Desde la ecología evolutiva, biología, ornitología, microbiología y bioquímica, el equipo de la investigación lo forman entre otros especialistas el ornitólogo Anders Pape Møller, de la Universidad de París-Sur, y el biólogo Timothy A. Mousseau, de la Universidad de Carolina del Sur, reconocidos por ser el principal equipo en estudiar las malformaciones de vegetales y animales en Chernóbil.

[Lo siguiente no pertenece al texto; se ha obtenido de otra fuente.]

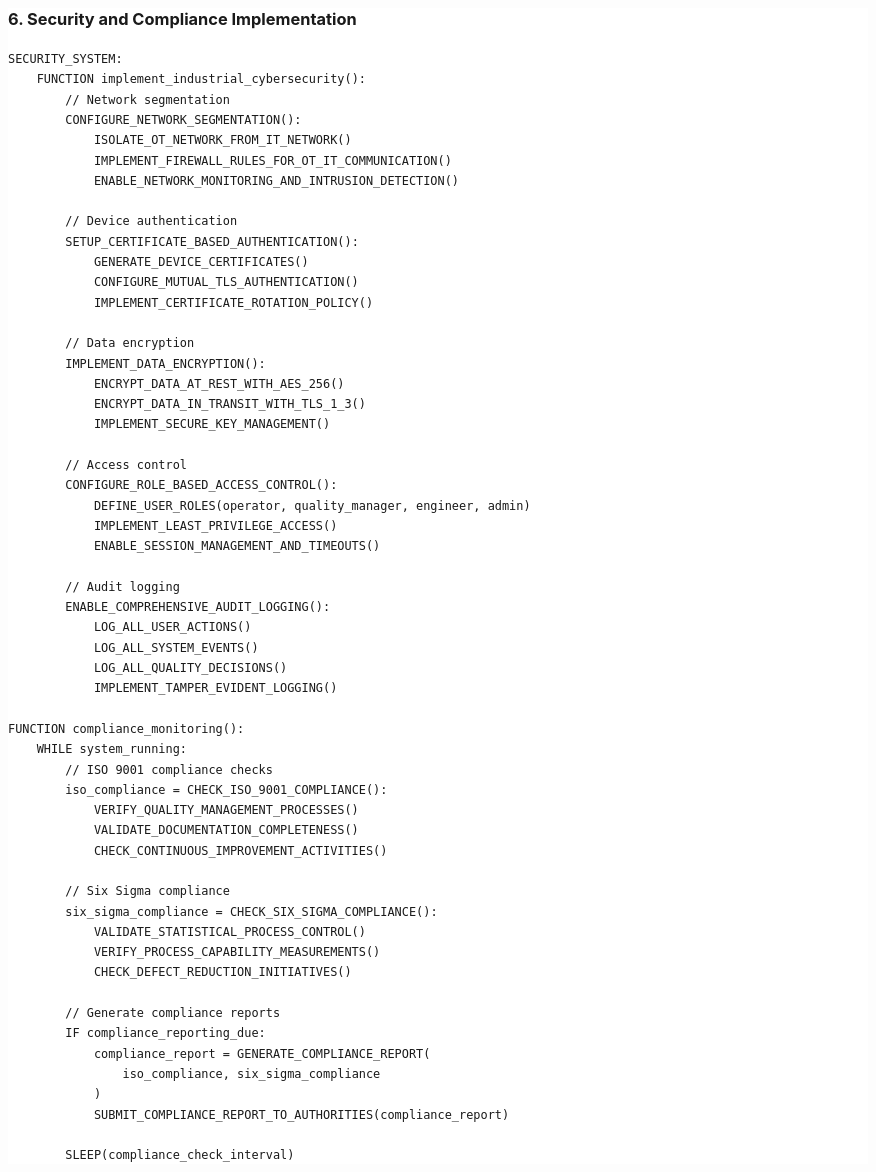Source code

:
 ```pseudocode
```

### 6. Security and Compliance Implementation

```pseudocode
SECURITY_SYSTEM:
    FUNCTION implement_industrial_cybersecurity():
        // Network segmentation
        CONFIGURE_NETWORK_SEGMENTATION():
            ISOLATE_OT_NETWORK_FROM_IT_NETWORK()
            IMPLEMENT_FIREWALL_RULES_FOR_OT_IT_COMMUNICATION()
            ENABLE_NETWORK_MONITORING_AND_INTRUSION_DETECTION()
        
        // Device authentication
        SETUP_CERTIFICATE_BASED_AUTHENTICATION():
            GENERATE_DEVICE_CERTIFICATES()
            CONFIGURE_MUTUAL_TLS_AUTHENTICATION()
            IMPLEMENT_CERTIFICATE_ROTATION_POLICY()
        
        // Data encryption
        IMPLEMENT_DATA_ENCRYPTION():
            ENCRYPT_DATA_AT_REST_WITH_AES_256()
            ENCRYPT_DATA_IN_TRANSIT_WITH_TLS_1_3()
            IMPLEMENT_SECURE_KEY_MANAGEMENT()
        
        // Access control
        CONFIGURE_ROLE_BASED_ACCESS_CONTROL():
            DEFINE_USER_ROLES(operator, quality_manager, engineer, admin)
            IMPLEMENT_LEAST_PRIVILEGE_ACCESS()
            ENABLE_SESSION_MANAGEMENT_AND_TIMEOUTS()
        
        // Audit logging
        ENABLE_COMPREHENSIVE_AUDIT_LOGGING():
            LOG_ALL_USER_ACTIONS()
            LOG_ALL_SYSTEM_EVENTS()
            LOG_ALL_QUALITY_DECISIONS()
            IMPLEMENT_TAMPER_EVIDENT_LOGGING()

FUNCTION compliance_monitoring():
    WHILE system_running:
        // ISO 9001 compliance checks
        iso_compliance = CHECK_ISO_9001_COMPLIANCE():
            VERIFY_QUALITY_MANAGEMENT_PROCESSES()
            VALIDATE_DOCUMENTATION_COMPLETENESS()
            CHECK_CONTINUOUS_IMPROVEMENT_ACTIVITIES()
        
        // Six Sigma compliance
        six_sigma_compliance = CHECK_SIX_SIGMA_COMPLIANCE():
            VALIDATE_STATISTICAL_PROCESS_CONTROL()
            VERIFY_PROCESS_CAPABILITY_MEASUREMENTS()
            CHECK_DEFECT_REDUCTION_INITIATIVES()
        
        // Generate compliance reports
        IF compliance_reporting_due:
            compliance_report = GENERATE_COMPLIANCE_REPORT(
                iso_compliance, six_sigma_compliance
            )
            SUBMIT_COMPLIANCE_REPORT_TO_AUTHORITIES(compliance_report)
        
        SLEEP(compliance_check_interval)
```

Ambos son los únicos investigadores del grupo que han accedido a la llamada Zona de alienación para extraer muestras del plumaje de las golondrinas.

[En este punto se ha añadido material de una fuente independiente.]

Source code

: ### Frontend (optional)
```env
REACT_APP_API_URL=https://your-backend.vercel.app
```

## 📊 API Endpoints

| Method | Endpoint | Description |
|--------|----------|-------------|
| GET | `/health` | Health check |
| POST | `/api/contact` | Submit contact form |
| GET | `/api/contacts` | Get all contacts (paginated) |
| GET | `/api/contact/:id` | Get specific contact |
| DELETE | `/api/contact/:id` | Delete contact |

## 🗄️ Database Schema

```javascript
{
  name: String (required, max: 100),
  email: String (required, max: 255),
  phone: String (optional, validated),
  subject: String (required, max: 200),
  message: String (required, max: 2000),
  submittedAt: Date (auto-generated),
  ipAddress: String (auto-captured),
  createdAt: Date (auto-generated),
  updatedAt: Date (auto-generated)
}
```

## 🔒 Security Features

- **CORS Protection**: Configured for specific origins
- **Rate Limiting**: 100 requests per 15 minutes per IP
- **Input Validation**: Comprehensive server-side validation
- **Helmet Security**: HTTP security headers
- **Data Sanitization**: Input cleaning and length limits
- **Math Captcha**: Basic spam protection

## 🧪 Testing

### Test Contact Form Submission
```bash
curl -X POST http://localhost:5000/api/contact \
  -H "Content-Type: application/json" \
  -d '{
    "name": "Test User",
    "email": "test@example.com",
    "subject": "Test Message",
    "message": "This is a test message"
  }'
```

Tras aislar 87 especies distintas procedentes de cuatro granjas —tres de Chernóbil con distinto nivel de radiactividad y una de Dinamarca— y someterlas a un irradiador de rayos gamma, el resultado fue contrario a la hipótesis de los investigadores, quienes esperaban que las bacterias de Chernóbil sometidas a altas dosis de radiactividad se adaptasen mejor que las de otros lugares.
Lo interesante, destaca el investigador Ruiz-González, está en el descubrimiento de que solo las bacterias de las granjas con radiactividad intermedia mostraron una resistencia mayor. “Las que proceden de granjas con alta y baja radiactividad no tienen esa capacidad. La resistencia no se desarrolla por el hecho de vivir en radiactividad, sino que solo es posible a cierto nivel de radiactividad. Resistente tampoco significa que exponerse a radiactividad favorezca el crecimiento de las bacterias, sino que crecen menos al encontrarse en un ambiente hostil. La radiactividad afecta de forma negativa, pero esas bacterias sobreviven, y mucho más que cualquier otra bacteria de otras zonas radiactivas”.
El descubrimiento de la resistencia bacteriana en regiones de radiactividad intermedia es el punto de partida de futuras investigaciones para descubrir los mecanismos que actúan frente a la radiactividad, con posibles implicaciones en avances biomédicos para luchar contra el cáncer. Una de las hipótesis indica que cierta dosis de radiactividad podría disparar en las bacterias mecanismos moleculares de reparación para protegerse ante las mutaciones, gracias a ciertas proteínas o pigmentos carotenoides. De hecho, una de las observaciones en las granjas de radiactividad intermedia halló más pigmentos amarillentos y anaranjados en esas especies bacterianas que en las otras poblaciones.
“No hemos podido saber cómo era la población de bacterias antes del accidente de Chernóbil o si ya eran resistentes entonces. Habría que analizar otras poblaciones del área contaminada para descubrir si la resistencia es general a toda la zona o particular, fruto de los llamados procesos microevolutivos locales. Pero también puede deberse a una evolución a largo plazo, y que en estos 30 años las bacterias hayan desarrollado su resistencia”, explica Ruiz-González.
La idea del estudio, de un año de trabajo, surgió cuando este biólogo investigaba en la Universidad Paul Sabatier de Toulouse los procesos ecológicos entre hormiga, planta y hongo de la selva amazónica en la Guayana Francesa. “Fue circunstancial. Estaba charlando con un compañero de laboratorio, especializado en microbiología de las patologías de las aves y que trabaja con material de Chernóbil. Se nos ocurrió investigar los procesos de adaptación molecular de las especies de allí, sometidas a un enorme estrés molecular”, recuerda Ruiz-González, especialista en biología de las interacciones entre especies.
Tras el accidente de Fukushima, Ruiz-González reconoce que el interés por descubrir qué ocurre en las zonas afectadas tras los accidentes nucleares ha aumentado en los últimos tiempos. “Es una prioridad mundial. Lo era en la época de Chernóbil, y lo es todavía más después de Fukushima. Investigar en radiactividad es fundamental porque va a permanecer durante gran parte de nuestra historia en la Tierra”.